Mass pickets were also held outside Manchester Royal Infirmary and Queen Elizabeth Hospital in Birmingham as thousands of junior doctors in England continue their current five-day strike in defence of the NHS which began last Friday and is due to end at 11.59pm tomorrow.

Robert Laurenson, Joint Chair of the BMA Junior Doctors Committee, told  News Line: ‘This is our 10th strike action in this round.

‘The Secretary of State offered to meet us and said that she had another offer for us.

‘But 20 days later it was a junior minister who came to tell us there was no further offer available.

‘We offered to suspend the strikes in exchange for more time.

‘However, the Secretary of State declined.

‘We have to conclude that the government don’t want to end the strikes.

‘Waiting lists are going up but pay is going down.

‘Our mandate runs out soon and we will be re-balloting.

‘The results of the ballot will be in on 20th March and we expect a result in favour of further action.

‘Our position is that we will continue our action until we get a credible offer.

‘The Treasury has actually had an increase in revenue, and the tax burden is the highest it’s been for many years, so they can’t argue that it’s unaffordable.’

Another junior doctor, Hannah Knowles, said: ‘They need to re-negotiate again. It’s about the retention of staff.

‘When I qualified in 2010, my pay wasn’t bad, but it hasn’t increased since then.

‘On top of that, there have been changes to our pension scheme. Junior doctors used to get free accommodation for the first year. That’s been taken away.

‘Medical cases are more complicated and there are staff shortages. Anyone qualifying now is even worse off.’

Sarah, who works in Newcastle, and Rebecca, also on the picket line, said: ‘We will be here until we get a proper offer.

‘We want the NHS to survive and develop into the future. The pay and conditions of staff is an important part of that.

‘Whoever wins the election needs to make sure that the pay of NHS workers is increased.’

Junior doctor Abigail told News Line: ‘I think we should keep up local pickets to give the public a chance to talk to junior doctors. The media headlines report that we get high salaries so why do we need more money.

‘But most of us took out huge loans to get qualified and repayments take 10% of our wages, then professional fees are over £1,000.
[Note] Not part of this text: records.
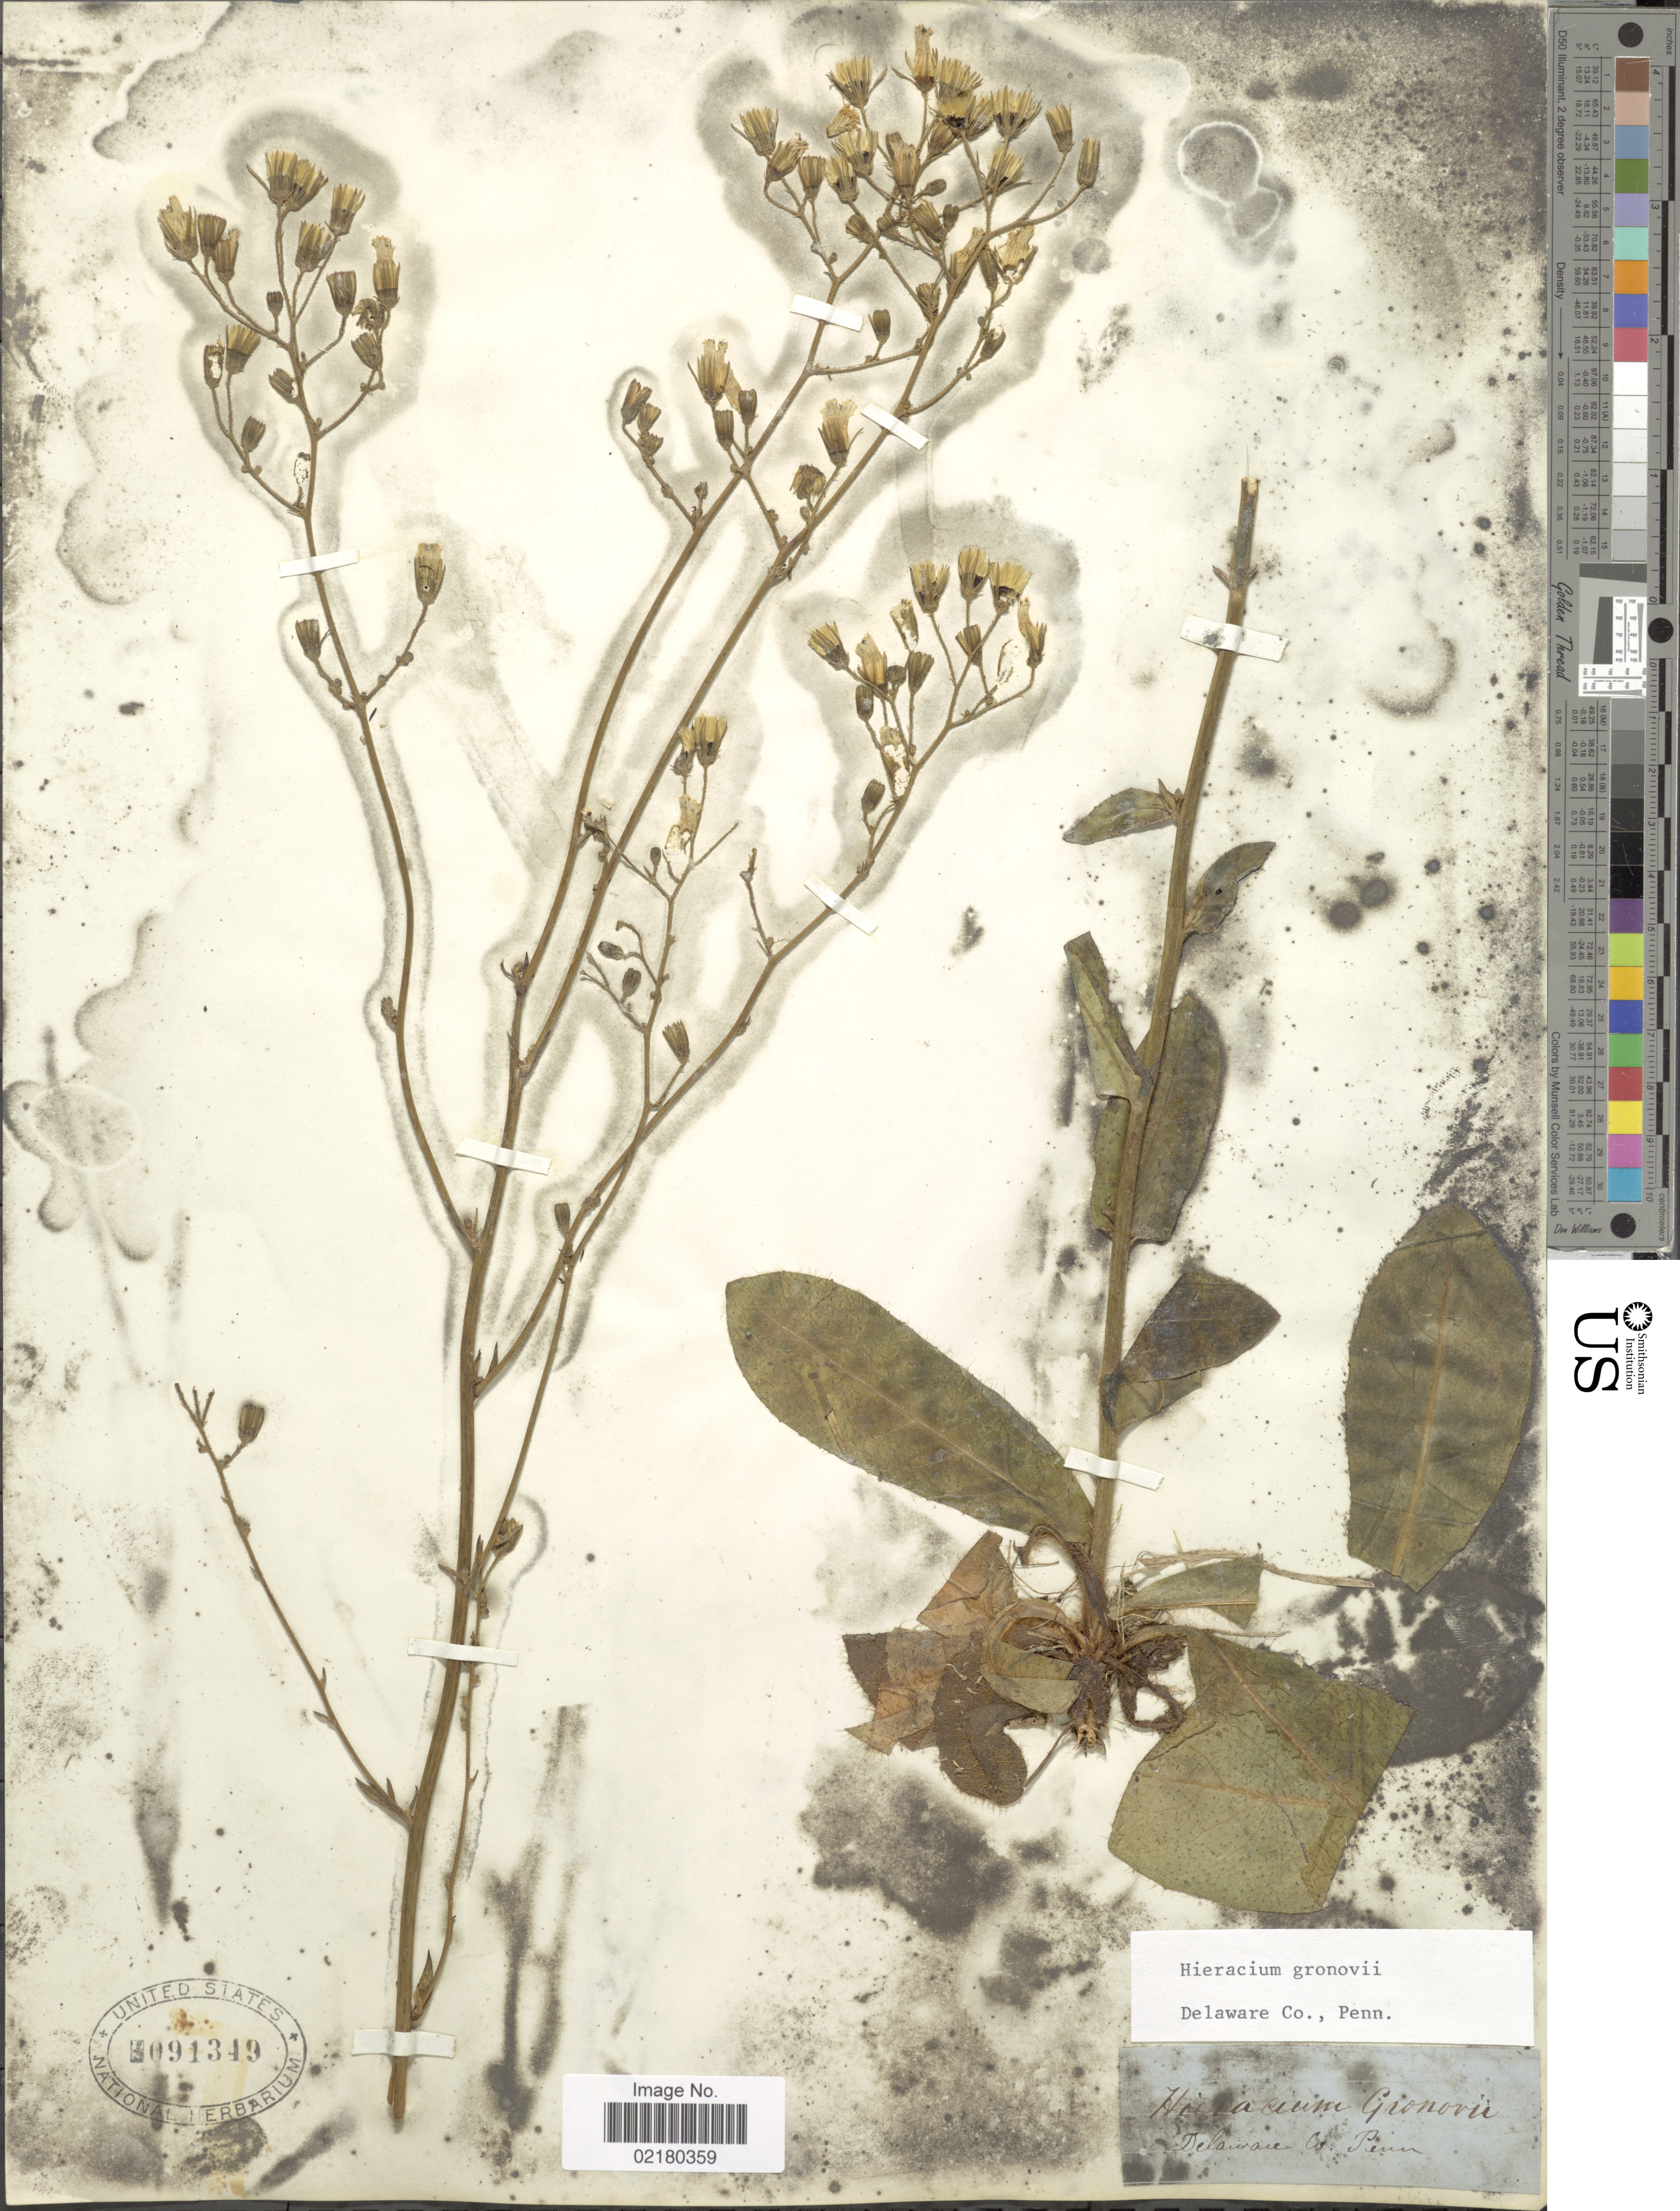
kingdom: Plantae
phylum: Tracheophyta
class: Magnoliopsida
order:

‘A doctor’s job is so energy consuming and we are so time-poor we don’t have time to budget well or plan meals in an efficient way.

‘Sometimes you are working 12-hour shifts back to back and have no time to sort out your life and you do need a bit more money then.

‘A while ago Sunak was going on about training more medical students, but we have got medical students getting degrees who cannot get a job because there are not enough training jobs.

‘They have sold the student debt to private companies and the interest rate has gone up. I have got £82,000 of student debt and the interest has gone up from £1,500 to £3,000.’